You miss a step while going down the stairs, and your stomach lurches, your heart flutters and you feel a little uneasy, just for a split second. By the time you’ve registered that you’re even feeling any of it your feet are already planted firmly on the floor. This is what having anxiety feels like. I spend most of my days hovering in that split second that your foot is in the air when your brain thinks it’s on the ground.
There are moments when I feel like I’m overreacting. After all, I’ve found ways to dull the shaking hands and the crying jags and the little voice in the back of my head that criticizes and worries over every single thing I do.
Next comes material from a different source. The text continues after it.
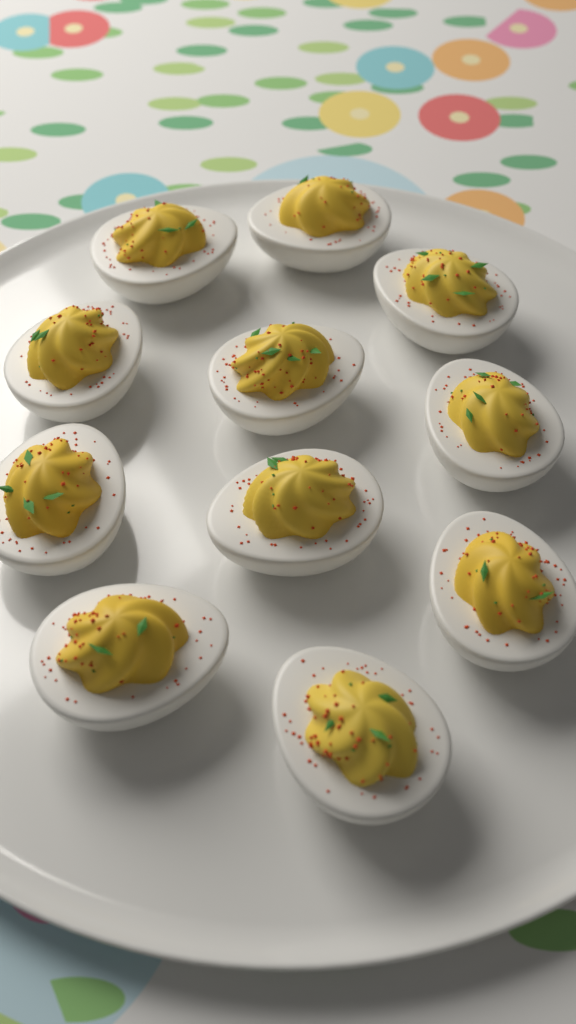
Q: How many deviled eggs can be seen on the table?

But then I remember that sometimes I can’t get out of bed to go to school, I have spent too many weekends waking up crying and falling asleep crying and feeling like the world is crashing around me and the only thing that’s ahead of me is impending doom. Going to the airport or walking into a room full of strangers feels overwhelming most of the time. If someone doesn’t reply to my text or a couple of my friends hang out without me, my immediate conclusions is that they hate me, or are plotting against me or something equally as ridiculous. My thoughts become my worries, and my worries become my thoughts and there’s no way to escape them. Living life hoping you won’t be knocked down by your own thoughts is not a way to live. Diminishing the shaking and the tears and my constant self-criticizing only accomplishes what shoving things under your bed accomplishes (i.e. nothing).
It’s not easy to accept that I won’t always be in control of my anxiety, it’s not easy to accept help and it’s not easy to know that sometimes there is no real reason behind the anxiety. But I will learn how to overcome it. It will take time. I will take one step forward and three steps backward, and I’m learning, with the help of therapy, that that’s okay. Anxiety is scary and heavy and big and people don’t always understand what it’s really like. I’m lucky that my parents and my friends always try to support me, even when they don’t understand, but not everyone who suffers from anxiety has that luxury. I decided to speak out about my own anxiety disorder for the most cliché reason—to let others know that they’re not alone in the feelings they have and that sometimes anxiety isn’t explainable. Realizing that I can live a life filled with love, joy and accomplishment despite my anxiety disorder is the most valuable thing I’ve learned, and others who struggle with anxiety deserve to know the same thing.